He was foremost, and had reached a tremendous piled-up wall of masses of mossy stone, whose crevices formed a gorgeous rockery of flowers and greenery, wonderful to behold, almost perpendicular, but so full of inequalities that offered such excellent foot and hand hold that there was very little difficulty in the ascent. He began at once seizing creeper and root, and was about half way up, when there was a snarling yell, and a great cat-like creature sprang out of a dark crevice, bounded upward and was gone, while Panton, startled into loosening his hold as the brute brushed by him, came scrambling and falling down, till he was checked by his friends.

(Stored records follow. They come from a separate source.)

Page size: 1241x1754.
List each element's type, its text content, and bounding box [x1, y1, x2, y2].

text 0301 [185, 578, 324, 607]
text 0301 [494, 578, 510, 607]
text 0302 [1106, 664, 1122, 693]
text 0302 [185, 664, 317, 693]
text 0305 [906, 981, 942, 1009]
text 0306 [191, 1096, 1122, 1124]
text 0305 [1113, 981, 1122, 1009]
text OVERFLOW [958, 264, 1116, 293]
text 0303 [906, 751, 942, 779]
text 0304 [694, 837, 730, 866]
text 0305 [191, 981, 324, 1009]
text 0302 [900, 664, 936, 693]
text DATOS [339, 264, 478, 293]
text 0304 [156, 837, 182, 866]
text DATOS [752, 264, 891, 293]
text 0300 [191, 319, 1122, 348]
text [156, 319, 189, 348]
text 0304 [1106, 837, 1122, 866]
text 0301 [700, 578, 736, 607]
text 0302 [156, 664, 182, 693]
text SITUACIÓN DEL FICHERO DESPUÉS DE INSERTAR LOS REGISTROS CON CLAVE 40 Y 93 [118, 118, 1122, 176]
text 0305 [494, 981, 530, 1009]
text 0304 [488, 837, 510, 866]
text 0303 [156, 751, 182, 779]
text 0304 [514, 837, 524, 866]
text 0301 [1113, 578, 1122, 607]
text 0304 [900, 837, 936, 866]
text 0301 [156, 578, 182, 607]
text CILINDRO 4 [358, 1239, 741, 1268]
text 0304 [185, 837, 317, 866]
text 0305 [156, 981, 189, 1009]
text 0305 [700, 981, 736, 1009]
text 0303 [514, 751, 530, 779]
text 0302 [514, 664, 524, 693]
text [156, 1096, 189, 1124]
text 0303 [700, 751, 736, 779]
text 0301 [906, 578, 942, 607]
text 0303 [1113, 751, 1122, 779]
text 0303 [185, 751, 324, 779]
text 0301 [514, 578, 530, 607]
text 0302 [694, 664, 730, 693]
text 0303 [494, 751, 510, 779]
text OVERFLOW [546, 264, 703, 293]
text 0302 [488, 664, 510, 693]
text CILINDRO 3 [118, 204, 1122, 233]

“Hurt?” cried Oliver, excitedly.

“Hurt!” was the reply, in an angry tone, “just see if you can come down twenty or thirty feet without hurting yourself.”

“But no bones broken?” said Drew.

“How should I know? Oh, hang it, how I’ve hurt my poor shoulder again.”

Irritation, more than injury, was evidently the result of the fall, for as he knelt down to bathe a cut upon one of his hands, Panton exclaimed,—

“One of you might have shot the brute. Only let me catch a glimpse of him again.”

“There wasn’t time,” said Oliver. “But don’t you think we had better give up the excursion for to-day?”

“No, I don’t,” cried Panton. “Think I’ve taken all this trouble for nothing,” and, rising to his feet again, he took his gun from where he had stood it, and began to climb once more in and out among the pendent vines and creepers till he was at the top, and the others followed, but did not reach his side without being bitten and stung over and over again by the ants and winged insects which swarmed.

“There, what do you say to that?” cried Panton, forgetting his injuries and pointing downward.